Au moment de l’Eucharistie, l’abbé escalada l’escalier de la tribune avec une provision d’hosties et en donna une à chacune des personnes présentes, pendant que le chien de l’organiste patientait sagement en remuant la queue. Quand le tour de l’animal arriva, il engloutit sa tranche de saucisson et reçut sa bénédiction avec toute la dignité d’un croyant. Alors qu’il était sur le point de redescendre, le curé, qui avait l’oreille fine, on l’a vu, capta alors le murmure scandalisé et réprobateur d’une bigote qui parlait de « parodie de sacrement » à propos de « ce chien » à sa voisine. Il se retourna d’un bloc. Les témoins de la scène certifièrent qu’il était livide, de la couleur même de son impeccable vêtement sacerdotal.
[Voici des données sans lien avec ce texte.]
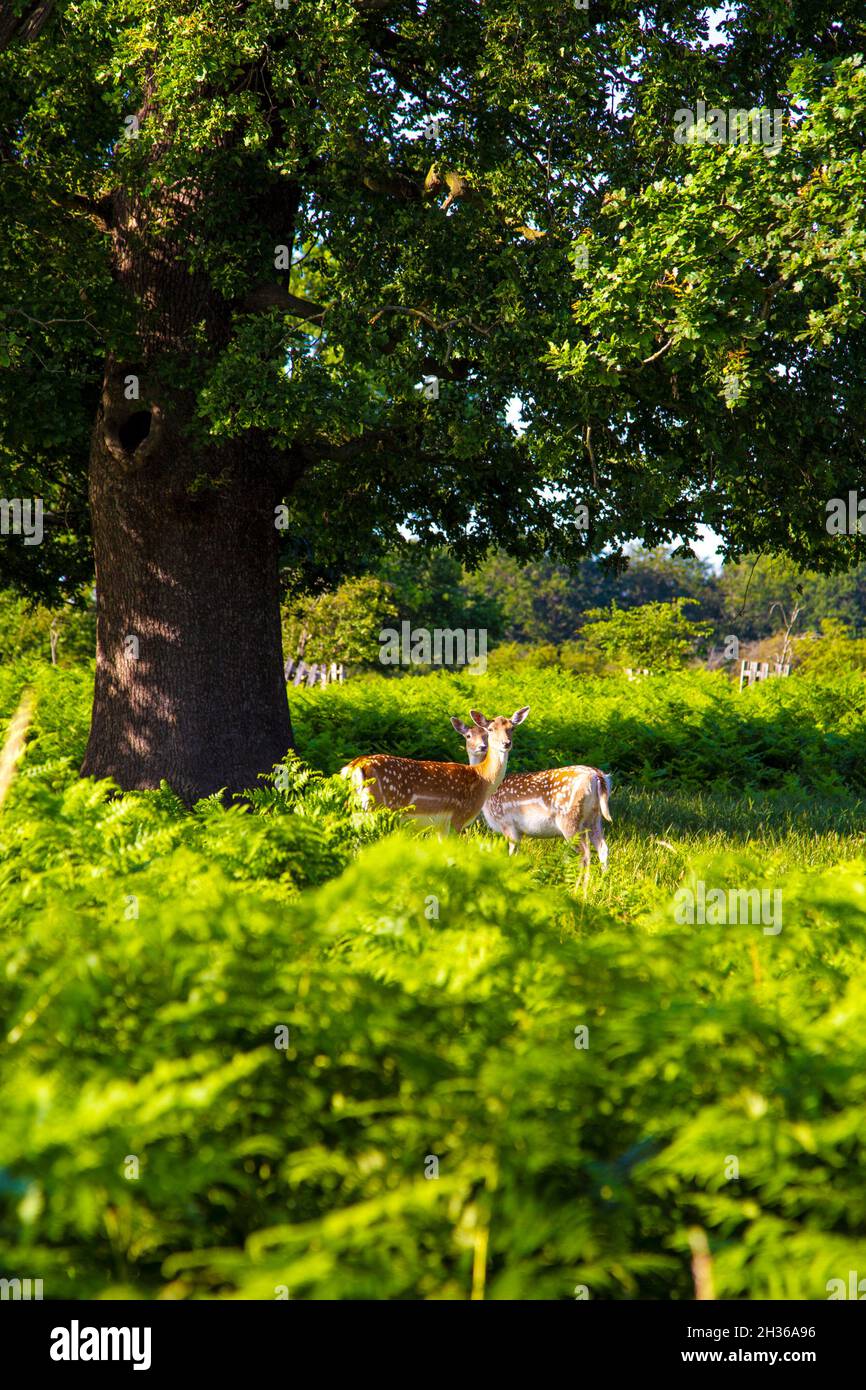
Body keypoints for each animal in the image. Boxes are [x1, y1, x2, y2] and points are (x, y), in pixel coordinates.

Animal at [341, 711, 530, 828]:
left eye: (512, 728)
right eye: (490, 729)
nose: (506, 743)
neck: (483, 779)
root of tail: (356, 766)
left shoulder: (440, 826)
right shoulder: (458, 816)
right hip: (381, 807)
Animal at [450, 717, 614, 867]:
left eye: (486, 734)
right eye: (468, 735)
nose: (482, 747)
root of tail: (597, 776)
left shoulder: (507, 823)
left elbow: (511, 854)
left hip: (570, 819)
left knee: (585, 855)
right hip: (595, 816)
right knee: (603, 848)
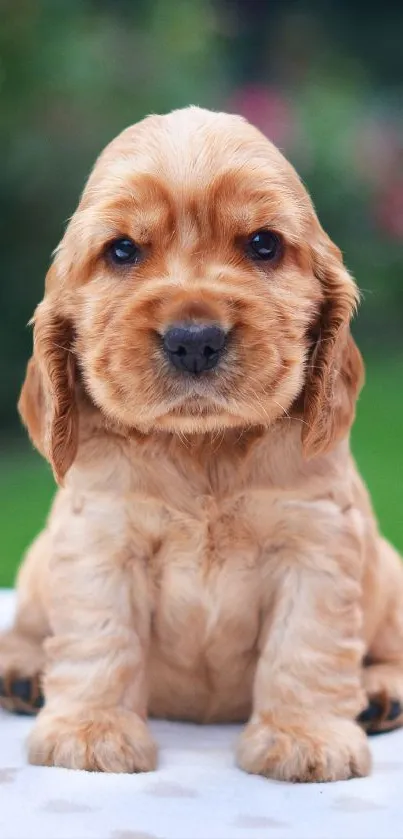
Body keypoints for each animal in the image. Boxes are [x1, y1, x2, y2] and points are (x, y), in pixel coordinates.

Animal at [1, 108, 402, 784]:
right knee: (29, 626)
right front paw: (90, 733)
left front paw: (304, 739)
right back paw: (23, 675)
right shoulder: (101, 541)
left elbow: (305, 645)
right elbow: (101, 638)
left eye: (263, 244)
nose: (194, 339)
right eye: (123, 250)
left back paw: (380, 694)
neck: (202, 448)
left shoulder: (316, 544)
« Madame ! » dit-il, et ce « madame » était terrible, il lançait des éclairs. Ce prêtre était connu dans tout le département pour l’éloquence de ses sermons, dont on disait qu’ils n’étaient jamais écrits d’avance. « Madame, sachez que depuis mon arrivée dans cette paroisse, ce chien, comme vous dites, n’a pas manqué une seule de mes messes. Ce chien consacre son existence à aider, à guider, à aimer. Ce chien subit les aléas de la vie sans jamais se plaindre, il supporte le son de l’orgue qui ne doit pas être aussi doux à ses oreilles qu’aux nôtres et par-dessus le marché voilà une heure que vous chantez faux à un mètre de lui. Ce chien fait la fête à tout le monde sans distinction de couleur, de classe, de richesse, de sexe ou de religion. Jamais je ne l’ai entendu murmurer quelque propos méprisant au sujet de qui que ce soit, lui. Alors, madame, je vous le dis tout net, regardez bien ce chien qui est là à vos pieds, regardez-le de toute votre hauteur ; ce chien ira en Paradis. Quant à vous, je ne peux rien garantir ! »
Le prêtre avait parlé sans emphase, sans hausser le ton, ce qui rendait sa diatribe encore plus cinglante. La redoutable acoustique du majestueux bâtiment avait cependant porté sa voix jusqu’à l’oreille la moins attentive.
Surtout que, sans qu’on eût pu dire à quel moment exactement, l’organiste avait cessé de jouer.